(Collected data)

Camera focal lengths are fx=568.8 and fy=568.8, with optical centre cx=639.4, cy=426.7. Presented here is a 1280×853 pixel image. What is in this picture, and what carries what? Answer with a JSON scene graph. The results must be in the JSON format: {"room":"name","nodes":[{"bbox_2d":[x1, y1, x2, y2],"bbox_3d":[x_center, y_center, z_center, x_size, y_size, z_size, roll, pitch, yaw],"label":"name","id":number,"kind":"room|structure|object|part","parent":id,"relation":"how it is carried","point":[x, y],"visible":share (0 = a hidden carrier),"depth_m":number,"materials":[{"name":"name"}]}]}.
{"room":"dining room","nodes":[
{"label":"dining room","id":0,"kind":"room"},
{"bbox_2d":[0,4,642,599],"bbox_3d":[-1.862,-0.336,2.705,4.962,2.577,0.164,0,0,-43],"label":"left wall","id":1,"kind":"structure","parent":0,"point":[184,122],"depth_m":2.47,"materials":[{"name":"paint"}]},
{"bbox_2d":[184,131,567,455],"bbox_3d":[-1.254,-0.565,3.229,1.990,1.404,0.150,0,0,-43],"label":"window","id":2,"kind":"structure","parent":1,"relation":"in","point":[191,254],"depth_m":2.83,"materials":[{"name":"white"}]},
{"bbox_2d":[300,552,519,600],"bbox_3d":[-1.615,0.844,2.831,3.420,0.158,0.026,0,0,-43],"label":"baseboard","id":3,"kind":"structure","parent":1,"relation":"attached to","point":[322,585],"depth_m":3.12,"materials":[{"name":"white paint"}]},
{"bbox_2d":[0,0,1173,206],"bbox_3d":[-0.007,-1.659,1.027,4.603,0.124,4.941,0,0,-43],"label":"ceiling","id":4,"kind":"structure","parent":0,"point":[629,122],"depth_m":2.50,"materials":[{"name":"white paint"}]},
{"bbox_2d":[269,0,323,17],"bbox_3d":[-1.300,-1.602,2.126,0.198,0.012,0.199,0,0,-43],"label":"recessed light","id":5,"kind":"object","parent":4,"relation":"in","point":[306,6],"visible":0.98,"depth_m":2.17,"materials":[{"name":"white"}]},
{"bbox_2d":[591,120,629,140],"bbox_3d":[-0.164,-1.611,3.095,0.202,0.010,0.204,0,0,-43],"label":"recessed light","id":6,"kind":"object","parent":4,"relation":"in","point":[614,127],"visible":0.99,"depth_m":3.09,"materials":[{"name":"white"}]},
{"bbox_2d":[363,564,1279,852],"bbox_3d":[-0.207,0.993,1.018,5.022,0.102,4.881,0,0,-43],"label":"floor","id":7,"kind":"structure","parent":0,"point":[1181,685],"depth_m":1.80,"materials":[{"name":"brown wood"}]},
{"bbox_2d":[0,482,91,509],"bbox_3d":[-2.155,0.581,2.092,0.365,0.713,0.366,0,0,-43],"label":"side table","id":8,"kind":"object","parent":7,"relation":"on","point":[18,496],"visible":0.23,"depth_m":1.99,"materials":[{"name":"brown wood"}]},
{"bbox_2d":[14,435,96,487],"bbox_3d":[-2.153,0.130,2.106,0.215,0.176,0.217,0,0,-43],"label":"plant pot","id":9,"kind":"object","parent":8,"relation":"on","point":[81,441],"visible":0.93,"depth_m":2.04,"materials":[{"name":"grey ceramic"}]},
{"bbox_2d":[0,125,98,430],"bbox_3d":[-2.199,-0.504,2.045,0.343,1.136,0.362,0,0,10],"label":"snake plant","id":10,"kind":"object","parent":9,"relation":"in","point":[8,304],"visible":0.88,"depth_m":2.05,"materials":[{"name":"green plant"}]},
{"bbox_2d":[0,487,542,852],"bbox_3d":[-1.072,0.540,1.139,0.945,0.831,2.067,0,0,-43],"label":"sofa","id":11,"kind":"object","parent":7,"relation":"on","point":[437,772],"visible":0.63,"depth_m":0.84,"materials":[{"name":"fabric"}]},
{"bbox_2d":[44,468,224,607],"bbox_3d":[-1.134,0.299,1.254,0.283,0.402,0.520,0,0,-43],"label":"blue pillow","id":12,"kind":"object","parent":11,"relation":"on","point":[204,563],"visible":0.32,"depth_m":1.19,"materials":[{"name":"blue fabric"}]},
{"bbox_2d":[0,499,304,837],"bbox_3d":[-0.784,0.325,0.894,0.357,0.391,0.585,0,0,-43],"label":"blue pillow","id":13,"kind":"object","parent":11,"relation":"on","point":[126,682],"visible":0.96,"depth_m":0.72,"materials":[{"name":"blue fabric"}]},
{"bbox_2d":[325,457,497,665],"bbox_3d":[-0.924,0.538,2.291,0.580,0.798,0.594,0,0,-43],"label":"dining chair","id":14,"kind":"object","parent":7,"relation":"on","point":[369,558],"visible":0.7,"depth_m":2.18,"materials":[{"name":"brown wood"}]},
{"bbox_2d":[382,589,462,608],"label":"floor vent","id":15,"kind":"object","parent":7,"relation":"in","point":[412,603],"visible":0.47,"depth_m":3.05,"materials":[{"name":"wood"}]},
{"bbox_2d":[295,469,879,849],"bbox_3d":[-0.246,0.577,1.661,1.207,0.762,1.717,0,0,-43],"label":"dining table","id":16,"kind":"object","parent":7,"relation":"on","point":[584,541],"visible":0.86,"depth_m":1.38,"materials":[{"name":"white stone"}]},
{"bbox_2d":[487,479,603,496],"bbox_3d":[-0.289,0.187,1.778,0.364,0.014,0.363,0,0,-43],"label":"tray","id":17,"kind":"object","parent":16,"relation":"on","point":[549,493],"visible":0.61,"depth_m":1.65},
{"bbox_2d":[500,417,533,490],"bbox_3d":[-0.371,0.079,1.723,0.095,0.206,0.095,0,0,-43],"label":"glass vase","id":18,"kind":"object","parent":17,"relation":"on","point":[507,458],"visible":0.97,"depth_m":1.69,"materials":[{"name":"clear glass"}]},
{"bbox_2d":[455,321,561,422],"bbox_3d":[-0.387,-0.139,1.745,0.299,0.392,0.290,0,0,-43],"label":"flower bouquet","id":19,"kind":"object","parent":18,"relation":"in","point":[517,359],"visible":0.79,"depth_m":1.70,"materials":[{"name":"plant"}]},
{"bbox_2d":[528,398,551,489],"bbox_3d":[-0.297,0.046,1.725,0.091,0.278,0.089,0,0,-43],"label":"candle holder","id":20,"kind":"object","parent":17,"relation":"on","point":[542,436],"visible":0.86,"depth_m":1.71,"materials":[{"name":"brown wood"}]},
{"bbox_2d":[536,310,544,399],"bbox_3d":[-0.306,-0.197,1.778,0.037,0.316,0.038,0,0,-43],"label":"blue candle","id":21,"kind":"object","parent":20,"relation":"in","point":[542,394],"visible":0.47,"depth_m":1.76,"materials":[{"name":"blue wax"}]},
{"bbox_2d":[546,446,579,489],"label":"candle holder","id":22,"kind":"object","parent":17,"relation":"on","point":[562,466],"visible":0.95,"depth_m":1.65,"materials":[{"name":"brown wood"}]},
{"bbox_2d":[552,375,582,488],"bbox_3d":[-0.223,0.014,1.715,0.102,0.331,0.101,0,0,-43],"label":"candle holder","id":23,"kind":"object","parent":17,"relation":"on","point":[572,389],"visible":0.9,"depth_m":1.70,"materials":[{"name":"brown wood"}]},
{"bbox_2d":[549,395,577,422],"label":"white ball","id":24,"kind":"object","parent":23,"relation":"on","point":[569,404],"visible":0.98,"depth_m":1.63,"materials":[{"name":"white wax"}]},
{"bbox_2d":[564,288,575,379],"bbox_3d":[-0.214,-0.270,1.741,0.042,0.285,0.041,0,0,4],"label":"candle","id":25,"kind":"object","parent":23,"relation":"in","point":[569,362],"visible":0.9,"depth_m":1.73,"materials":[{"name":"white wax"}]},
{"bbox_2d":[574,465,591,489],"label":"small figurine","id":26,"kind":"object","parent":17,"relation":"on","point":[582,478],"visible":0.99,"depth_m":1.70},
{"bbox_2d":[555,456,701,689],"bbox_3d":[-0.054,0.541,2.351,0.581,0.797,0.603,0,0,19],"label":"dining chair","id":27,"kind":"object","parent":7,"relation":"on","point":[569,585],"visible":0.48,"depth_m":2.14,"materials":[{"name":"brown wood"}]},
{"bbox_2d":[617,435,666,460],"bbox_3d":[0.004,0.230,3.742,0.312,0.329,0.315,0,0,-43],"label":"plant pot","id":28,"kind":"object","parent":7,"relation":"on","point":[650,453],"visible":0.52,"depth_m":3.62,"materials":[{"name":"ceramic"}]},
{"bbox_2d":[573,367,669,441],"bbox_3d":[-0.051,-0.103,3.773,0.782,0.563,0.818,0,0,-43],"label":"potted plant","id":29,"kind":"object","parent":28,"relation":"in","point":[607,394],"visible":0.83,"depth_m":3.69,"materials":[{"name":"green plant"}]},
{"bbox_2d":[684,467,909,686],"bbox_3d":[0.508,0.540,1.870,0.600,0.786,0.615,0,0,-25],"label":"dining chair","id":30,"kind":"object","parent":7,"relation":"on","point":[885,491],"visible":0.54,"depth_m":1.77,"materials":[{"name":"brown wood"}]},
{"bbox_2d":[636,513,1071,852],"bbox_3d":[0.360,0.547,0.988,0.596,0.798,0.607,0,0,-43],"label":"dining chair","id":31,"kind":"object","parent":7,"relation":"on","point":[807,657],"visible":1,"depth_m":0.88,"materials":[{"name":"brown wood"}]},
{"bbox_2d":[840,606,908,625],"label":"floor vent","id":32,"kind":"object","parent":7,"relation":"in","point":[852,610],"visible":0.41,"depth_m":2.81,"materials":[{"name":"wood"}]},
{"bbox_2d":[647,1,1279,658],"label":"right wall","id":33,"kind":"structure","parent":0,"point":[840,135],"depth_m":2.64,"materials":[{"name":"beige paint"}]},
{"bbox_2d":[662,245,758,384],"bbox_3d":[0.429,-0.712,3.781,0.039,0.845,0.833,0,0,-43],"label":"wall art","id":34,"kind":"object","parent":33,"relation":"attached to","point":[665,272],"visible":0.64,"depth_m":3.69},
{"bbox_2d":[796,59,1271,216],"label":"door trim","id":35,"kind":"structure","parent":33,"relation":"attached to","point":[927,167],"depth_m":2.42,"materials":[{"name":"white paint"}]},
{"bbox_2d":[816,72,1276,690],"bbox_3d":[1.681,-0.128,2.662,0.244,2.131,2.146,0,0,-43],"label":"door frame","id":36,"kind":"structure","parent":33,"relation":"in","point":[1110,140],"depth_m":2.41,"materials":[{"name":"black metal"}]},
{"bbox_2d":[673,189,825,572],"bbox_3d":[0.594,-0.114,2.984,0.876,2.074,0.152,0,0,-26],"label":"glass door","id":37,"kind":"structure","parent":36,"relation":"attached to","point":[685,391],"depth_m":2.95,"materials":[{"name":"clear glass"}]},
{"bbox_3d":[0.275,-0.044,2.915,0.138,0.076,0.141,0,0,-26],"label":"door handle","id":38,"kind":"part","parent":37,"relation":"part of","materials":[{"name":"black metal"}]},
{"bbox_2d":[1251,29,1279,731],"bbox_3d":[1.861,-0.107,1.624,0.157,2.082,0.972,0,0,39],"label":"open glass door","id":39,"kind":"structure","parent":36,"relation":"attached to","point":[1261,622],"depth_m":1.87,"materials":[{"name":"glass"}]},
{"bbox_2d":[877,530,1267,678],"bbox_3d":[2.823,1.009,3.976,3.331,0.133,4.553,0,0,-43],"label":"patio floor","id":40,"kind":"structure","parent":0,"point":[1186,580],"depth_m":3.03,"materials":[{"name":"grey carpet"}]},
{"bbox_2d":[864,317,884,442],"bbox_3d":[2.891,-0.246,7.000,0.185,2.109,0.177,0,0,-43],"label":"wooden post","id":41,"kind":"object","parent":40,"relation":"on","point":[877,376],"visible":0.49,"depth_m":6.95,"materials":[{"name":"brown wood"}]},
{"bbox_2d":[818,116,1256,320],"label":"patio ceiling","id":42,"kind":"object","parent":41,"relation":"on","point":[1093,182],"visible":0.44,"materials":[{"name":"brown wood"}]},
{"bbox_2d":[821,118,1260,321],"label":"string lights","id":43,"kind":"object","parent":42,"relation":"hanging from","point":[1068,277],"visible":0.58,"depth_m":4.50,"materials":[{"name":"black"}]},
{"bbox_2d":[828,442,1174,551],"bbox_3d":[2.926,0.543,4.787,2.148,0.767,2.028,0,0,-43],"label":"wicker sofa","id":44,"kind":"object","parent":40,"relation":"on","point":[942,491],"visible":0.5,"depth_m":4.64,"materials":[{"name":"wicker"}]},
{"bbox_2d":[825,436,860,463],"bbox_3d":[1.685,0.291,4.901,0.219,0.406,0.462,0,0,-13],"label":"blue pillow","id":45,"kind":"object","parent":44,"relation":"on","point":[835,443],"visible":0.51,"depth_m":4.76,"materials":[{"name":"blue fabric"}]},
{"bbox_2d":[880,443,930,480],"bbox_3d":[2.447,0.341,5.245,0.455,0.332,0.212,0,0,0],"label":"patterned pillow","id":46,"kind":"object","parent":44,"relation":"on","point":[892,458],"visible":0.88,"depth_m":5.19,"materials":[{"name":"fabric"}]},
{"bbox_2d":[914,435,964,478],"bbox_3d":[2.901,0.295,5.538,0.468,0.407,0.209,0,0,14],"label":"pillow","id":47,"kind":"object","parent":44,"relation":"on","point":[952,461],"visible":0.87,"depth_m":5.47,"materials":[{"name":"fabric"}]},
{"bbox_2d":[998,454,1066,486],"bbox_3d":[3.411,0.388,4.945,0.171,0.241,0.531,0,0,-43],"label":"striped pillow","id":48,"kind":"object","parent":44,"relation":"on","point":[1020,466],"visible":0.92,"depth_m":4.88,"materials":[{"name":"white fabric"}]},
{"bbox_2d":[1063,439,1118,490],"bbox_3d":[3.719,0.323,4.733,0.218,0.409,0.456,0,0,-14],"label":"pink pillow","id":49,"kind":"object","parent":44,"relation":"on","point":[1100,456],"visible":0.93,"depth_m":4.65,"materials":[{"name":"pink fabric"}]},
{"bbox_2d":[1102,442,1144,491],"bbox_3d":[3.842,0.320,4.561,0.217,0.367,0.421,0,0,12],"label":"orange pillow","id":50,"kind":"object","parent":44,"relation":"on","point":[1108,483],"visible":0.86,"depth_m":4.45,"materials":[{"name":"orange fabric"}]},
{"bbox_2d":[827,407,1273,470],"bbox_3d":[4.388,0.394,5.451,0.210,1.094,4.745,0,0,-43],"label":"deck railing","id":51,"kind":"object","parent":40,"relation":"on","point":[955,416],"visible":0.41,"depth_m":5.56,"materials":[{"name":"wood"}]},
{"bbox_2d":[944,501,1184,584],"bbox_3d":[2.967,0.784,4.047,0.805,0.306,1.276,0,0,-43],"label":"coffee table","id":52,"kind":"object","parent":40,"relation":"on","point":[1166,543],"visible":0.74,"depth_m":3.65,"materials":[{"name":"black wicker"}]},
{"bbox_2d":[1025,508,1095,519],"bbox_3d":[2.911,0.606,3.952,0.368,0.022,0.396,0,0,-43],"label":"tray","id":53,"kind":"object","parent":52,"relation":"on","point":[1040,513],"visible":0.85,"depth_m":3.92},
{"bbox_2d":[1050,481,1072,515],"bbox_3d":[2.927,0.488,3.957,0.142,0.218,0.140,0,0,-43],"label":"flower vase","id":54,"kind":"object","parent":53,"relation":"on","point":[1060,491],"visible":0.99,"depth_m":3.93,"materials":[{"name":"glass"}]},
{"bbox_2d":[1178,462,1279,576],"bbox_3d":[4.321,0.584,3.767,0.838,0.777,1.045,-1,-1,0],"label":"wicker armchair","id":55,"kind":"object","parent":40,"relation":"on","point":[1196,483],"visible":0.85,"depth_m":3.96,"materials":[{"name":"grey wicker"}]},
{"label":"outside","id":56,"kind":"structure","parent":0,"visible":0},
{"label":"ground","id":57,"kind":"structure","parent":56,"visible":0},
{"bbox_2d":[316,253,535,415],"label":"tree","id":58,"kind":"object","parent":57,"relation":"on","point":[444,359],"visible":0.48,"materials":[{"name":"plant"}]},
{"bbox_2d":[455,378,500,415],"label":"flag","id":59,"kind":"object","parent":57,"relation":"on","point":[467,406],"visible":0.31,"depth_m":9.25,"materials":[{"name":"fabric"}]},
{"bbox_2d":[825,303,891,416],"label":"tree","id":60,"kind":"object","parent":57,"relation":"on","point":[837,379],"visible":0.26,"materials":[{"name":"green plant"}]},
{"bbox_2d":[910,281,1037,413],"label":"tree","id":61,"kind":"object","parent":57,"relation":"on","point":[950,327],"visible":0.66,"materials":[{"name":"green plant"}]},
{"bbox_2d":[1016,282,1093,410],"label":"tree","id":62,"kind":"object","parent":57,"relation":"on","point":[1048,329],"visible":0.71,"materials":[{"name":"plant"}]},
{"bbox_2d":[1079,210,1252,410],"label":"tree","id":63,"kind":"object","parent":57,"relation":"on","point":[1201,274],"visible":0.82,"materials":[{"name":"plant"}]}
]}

## THE PROBLEM
Using the records above, list each line that includes "vent".

## ANSWER TO THE EXERCISE
{"bbox_2d":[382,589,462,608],"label":"floor vent","id":15,"kind":"object","parent":7,"relation":"in","point":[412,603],"visible":0.47,"depth_m":3.05,"materials":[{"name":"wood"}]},
{"bbox_2d":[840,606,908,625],"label":"floor vent","id":32,"kind":"object","parent":7,"relation":"in","point":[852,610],"visible":0.41,"depth_m":2.81,"materials":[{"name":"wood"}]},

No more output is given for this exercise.